--- WHAT YOU SHOULD DO ---
Every line in the data below that includes "slide" belongs in the answer, copied as it stands.

#### RECORD EXCERPTS ####

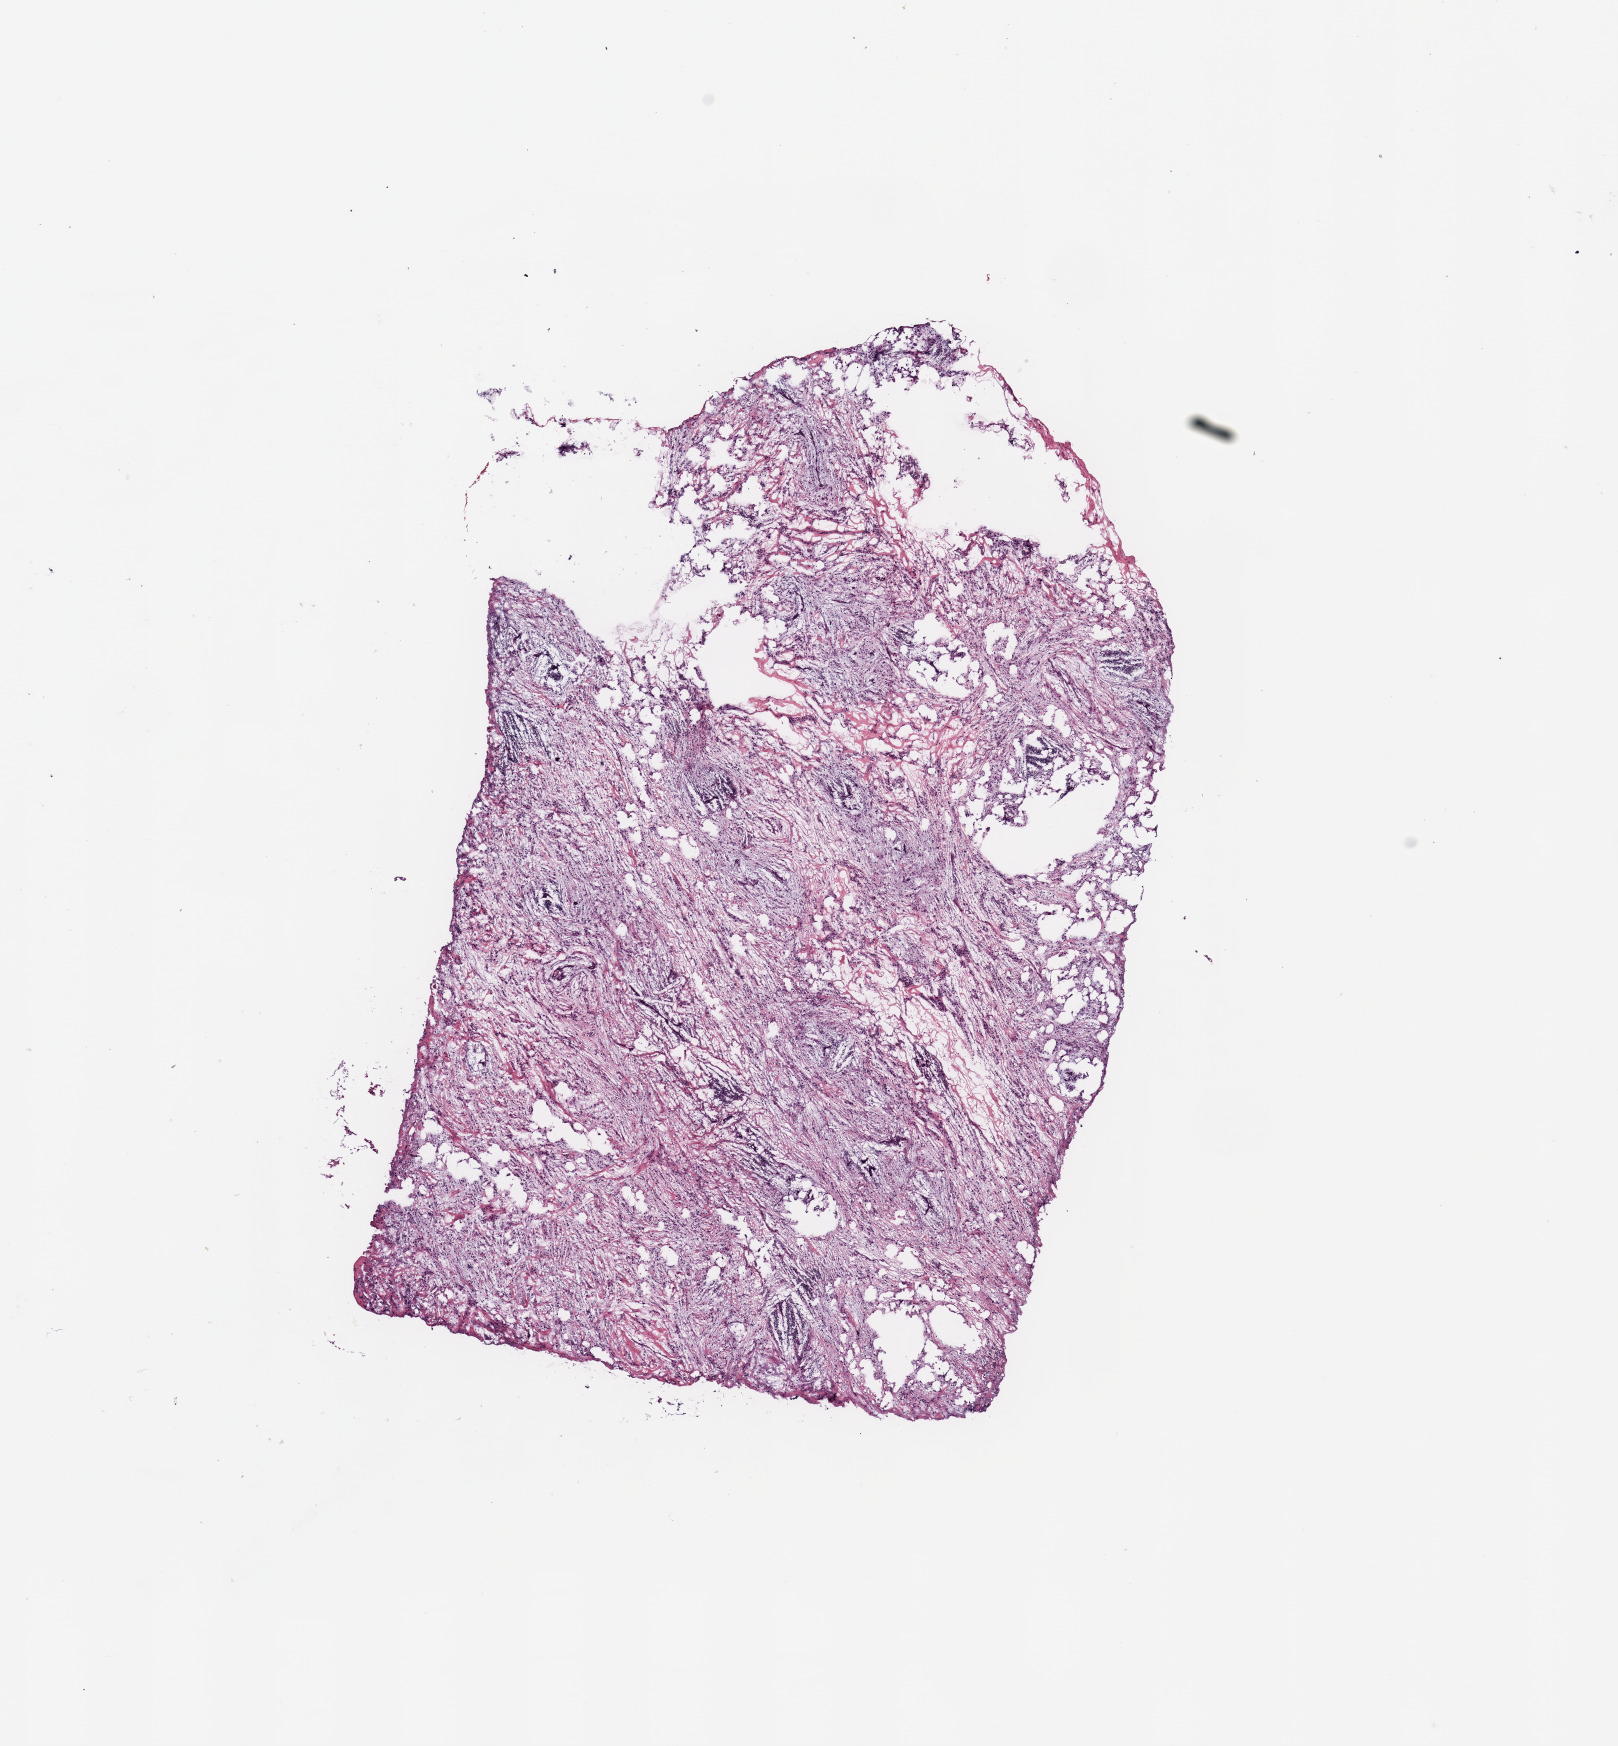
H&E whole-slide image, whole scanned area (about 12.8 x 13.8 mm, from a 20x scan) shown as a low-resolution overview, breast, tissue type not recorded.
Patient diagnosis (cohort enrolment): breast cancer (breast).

####
#### RECORD EXCERPTS ####

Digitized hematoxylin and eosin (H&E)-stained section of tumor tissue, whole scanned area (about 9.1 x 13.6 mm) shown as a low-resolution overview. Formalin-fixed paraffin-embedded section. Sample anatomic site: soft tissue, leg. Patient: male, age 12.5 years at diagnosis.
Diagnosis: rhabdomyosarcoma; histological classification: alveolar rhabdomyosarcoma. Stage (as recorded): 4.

####
#### RECORD EXCERPTS ####

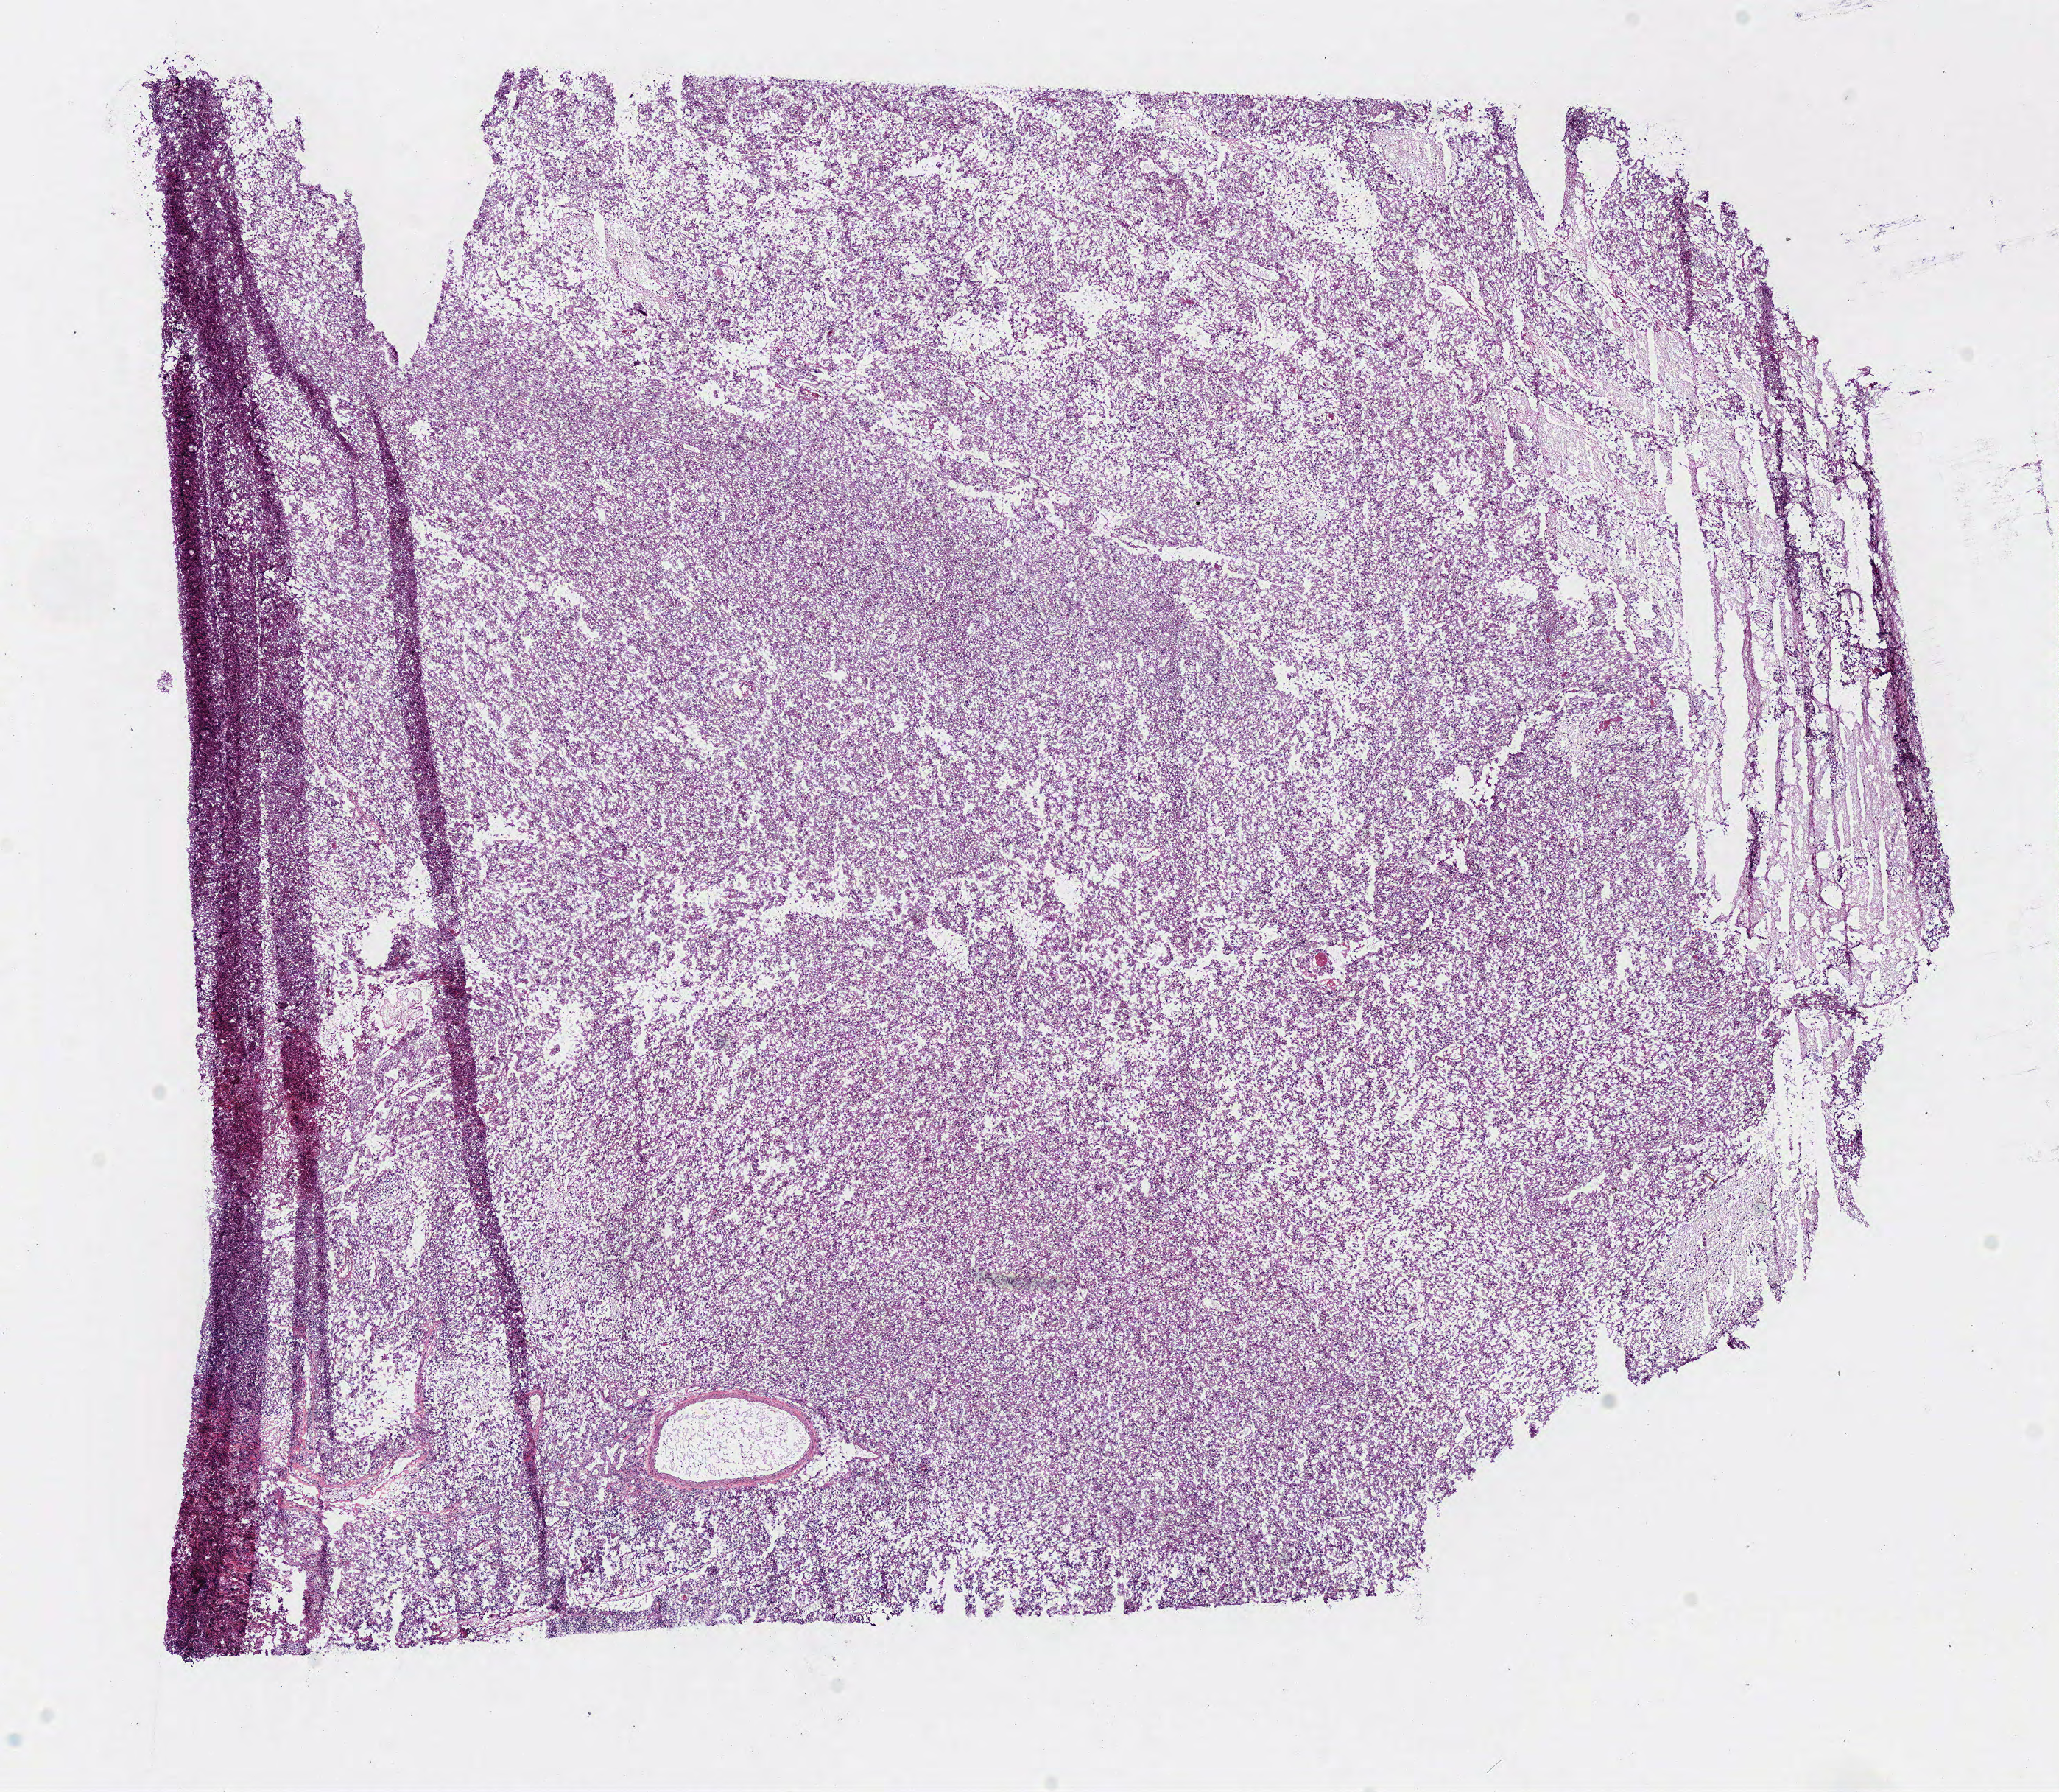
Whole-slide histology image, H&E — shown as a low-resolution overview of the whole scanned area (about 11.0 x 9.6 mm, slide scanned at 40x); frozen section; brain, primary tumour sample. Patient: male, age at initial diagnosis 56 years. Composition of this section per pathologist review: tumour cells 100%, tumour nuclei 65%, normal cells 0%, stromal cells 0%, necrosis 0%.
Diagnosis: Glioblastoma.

####

--- WORKED SOLUTION ---
H&E whole-slide image, whole scanned area (about 12.8 x 13.8 mm, from a 20x scan) shown as a low-resolution overview, breast, tissue type not recorded.
Whole-slide histology image, H&E — shown as a low-resolution overview of the whole scanned area (about 11.0 x 9.6 mm, slide scanned at 40x); frozen section; brain, primary tumour sample. Patient: male, age at initial diagnosis 56 years. Composition of this section per pathologist review: tumour cells 100%, tumour nuclei 65%, normal cells 0%, stromal cells 0%, necrosis 0%.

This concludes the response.